*** Opening Recorded information ***
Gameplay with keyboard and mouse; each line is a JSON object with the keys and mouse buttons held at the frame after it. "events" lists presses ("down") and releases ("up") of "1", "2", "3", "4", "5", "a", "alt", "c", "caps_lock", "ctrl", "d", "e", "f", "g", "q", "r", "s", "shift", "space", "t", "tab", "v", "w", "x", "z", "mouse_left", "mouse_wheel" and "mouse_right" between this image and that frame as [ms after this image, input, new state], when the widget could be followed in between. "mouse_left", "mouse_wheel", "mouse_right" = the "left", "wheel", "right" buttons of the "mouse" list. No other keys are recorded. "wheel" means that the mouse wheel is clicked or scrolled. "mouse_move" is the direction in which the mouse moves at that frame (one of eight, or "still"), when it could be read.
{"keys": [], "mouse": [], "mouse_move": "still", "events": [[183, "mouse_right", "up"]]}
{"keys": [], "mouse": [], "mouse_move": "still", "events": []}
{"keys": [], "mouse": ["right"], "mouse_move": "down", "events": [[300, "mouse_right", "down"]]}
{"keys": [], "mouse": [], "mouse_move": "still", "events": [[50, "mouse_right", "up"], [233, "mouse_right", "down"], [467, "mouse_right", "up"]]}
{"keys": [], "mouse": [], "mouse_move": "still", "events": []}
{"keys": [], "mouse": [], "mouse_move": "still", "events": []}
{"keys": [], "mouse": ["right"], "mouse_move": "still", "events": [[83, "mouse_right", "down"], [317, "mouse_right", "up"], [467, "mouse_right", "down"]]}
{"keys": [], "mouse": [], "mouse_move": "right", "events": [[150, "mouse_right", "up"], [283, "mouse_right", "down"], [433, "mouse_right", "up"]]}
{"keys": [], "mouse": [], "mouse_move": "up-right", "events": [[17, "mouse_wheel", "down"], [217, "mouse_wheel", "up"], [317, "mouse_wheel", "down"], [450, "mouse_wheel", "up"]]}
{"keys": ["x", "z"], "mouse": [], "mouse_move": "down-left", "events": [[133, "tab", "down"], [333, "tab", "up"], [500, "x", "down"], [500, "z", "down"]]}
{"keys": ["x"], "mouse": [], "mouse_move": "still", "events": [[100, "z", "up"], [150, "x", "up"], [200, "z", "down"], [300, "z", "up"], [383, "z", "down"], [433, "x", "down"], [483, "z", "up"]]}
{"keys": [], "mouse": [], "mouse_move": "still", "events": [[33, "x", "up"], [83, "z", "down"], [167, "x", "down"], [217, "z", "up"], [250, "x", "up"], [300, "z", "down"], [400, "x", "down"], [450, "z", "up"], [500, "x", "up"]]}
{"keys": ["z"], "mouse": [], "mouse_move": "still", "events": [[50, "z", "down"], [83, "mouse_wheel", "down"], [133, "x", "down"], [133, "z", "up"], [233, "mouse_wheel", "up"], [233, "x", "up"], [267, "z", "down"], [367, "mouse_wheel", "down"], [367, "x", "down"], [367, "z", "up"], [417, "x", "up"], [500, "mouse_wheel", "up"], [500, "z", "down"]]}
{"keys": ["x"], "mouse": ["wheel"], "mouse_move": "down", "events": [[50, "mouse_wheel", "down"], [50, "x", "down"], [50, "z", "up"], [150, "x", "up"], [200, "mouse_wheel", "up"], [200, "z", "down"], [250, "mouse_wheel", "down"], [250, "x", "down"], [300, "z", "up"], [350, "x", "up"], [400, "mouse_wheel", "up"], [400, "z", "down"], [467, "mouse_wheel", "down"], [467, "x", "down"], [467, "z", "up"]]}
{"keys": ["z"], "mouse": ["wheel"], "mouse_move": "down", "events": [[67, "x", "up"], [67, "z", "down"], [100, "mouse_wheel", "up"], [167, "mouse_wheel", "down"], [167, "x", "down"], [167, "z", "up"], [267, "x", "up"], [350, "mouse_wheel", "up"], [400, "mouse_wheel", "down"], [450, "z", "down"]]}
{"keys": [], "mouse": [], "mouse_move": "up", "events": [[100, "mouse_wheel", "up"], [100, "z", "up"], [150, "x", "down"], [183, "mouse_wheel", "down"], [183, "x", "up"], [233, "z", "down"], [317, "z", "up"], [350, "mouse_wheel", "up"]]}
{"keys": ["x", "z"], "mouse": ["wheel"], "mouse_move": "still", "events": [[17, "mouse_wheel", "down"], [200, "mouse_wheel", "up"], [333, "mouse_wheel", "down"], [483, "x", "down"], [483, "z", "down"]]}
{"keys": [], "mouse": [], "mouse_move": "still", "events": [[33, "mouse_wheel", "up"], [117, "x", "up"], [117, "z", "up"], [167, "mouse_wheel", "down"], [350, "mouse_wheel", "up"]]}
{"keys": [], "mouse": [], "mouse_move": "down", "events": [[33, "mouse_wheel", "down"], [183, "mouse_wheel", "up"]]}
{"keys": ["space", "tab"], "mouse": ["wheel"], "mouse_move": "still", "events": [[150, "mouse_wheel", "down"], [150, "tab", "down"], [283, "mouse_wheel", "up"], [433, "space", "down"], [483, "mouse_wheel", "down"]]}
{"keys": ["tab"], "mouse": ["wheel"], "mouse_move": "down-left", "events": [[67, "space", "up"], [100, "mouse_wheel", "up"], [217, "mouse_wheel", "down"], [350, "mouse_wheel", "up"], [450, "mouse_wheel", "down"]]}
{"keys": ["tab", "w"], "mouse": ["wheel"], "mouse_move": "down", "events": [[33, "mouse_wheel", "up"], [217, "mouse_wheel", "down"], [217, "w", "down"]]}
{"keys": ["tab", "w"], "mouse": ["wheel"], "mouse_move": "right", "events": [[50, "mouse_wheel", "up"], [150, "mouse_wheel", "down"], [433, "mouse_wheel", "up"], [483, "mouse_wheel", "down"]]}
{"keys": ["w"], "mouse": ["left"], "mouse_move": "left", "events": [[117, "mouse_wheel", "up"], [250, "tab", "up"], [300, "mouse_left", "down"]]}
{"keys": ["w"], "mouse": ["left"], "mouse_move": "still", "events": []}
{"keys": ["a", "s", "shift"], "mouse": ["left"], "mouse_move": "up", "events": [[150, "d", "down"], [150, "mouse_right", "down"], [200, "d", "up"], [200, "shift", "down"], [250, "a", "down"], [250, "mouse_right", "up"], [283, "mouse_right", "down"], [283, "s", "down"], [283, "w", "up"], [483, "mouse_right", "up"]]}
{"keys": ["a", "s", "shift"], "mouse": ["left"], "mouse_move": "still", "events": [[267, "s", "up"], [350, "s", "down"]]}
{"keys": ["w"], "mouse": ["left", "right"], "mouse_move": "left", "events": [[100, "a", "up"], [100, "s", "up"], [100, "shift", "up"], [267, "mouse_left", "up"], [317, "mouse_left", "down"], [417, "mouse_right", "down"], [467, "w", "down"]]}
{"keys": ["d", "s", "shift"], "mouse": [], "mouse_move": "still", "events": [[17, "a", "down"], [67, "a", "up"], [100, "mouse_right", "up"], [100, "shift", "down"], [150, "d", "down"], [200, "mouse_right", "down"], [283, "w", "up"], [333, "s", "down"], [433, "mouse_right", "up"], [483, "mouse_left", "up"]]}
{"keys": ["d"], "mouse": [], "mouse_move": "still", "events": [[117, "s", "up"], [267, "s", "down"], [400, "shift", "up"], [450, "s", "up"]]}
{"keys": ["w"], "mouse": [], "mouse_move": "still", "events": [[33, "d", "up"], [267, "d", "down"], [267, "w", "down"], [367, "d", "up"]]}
*** Closing Recorded information ***
Aim of the task
When a line in the material above includes "shift", report that line by copying it.

Written solution
Gameplay with keyboard and mouse; each line is a JSON object with the keys and mouse buttons held at the frame after it. "events" lists presses ("down") and releases ("up") of "1", "2", "3", "4", "5", "a", "alt", "c", "caps_lock", "ctrl", "d", "e", "f", "g", "q", "r", "s", "shift", "space", "t", "tab", "v", "w", "x", "z", "mouse_left", "mouse_wheel" and "mouse_right" between this image and that frame as [ms after this image, input, new state], when the widget could be followed in between. "mouse_left", "mouse_wheel", "mouse_right" = the "left", "wheel", "right" buttons of the "mouse" list. No other keys are recorded. "wheel" means that the mouse wheel is clicked or scrolled. "mouse_move" is the direction in which the mouse moves at that frame (one of eight, or "still"), when it could be read.
{"keys": ["a", "s", "shift"], "mouse": ["left"], "mouse_move": "up", "events": [[150, "d", "down"], [150, "mouse_right", "down"], [200, "d", "up"], [200, "shift", "down"], [250, "a", "down"], [250, "mouse_right", "up"], [283, "mouse_right", "down"], [283, "s", "down"], [283, "w", "up"], [483, "mouse_right", "up"]]}
{"keys": ["a", "s", "shift"], "mouse": ["left"], "mouse_move": "still", "events": [[267, "s", "up"], [350, "s", "down"]]}
{"keys": ["w"], "mouse": ["left", "right"], "mouse_move": "left", "events": [[100, "a", "up"], [100, "s", "up"], [100, "shift", "up"], [267, "mouse_left", "up"], [317, "mouse_left", "down"], [417, "mouse_right", "down"], [467, "w", "down"]]}
{"keys": ["d", "s", "shift"], "mouse": [], "mouse_move": "still", "events": [[17, "a", "down"], [67, "a", "up"], [100, "mouse_right", "up"], [100, "shift", "down"], [150, "d", "down"], [200, "mouse_right", "down"], [283, "w", "up"], [333, "s", "down"], [433, "mouse_right", "up"], [483, "mouse_left", "up"]]}
{"keys": ["d"], "mouse": [], "mouse_move": "still", "events": [[117, "s", "up"], [267, "s", "down"], [400, "shift", "up"], [450, "s", "up"]]}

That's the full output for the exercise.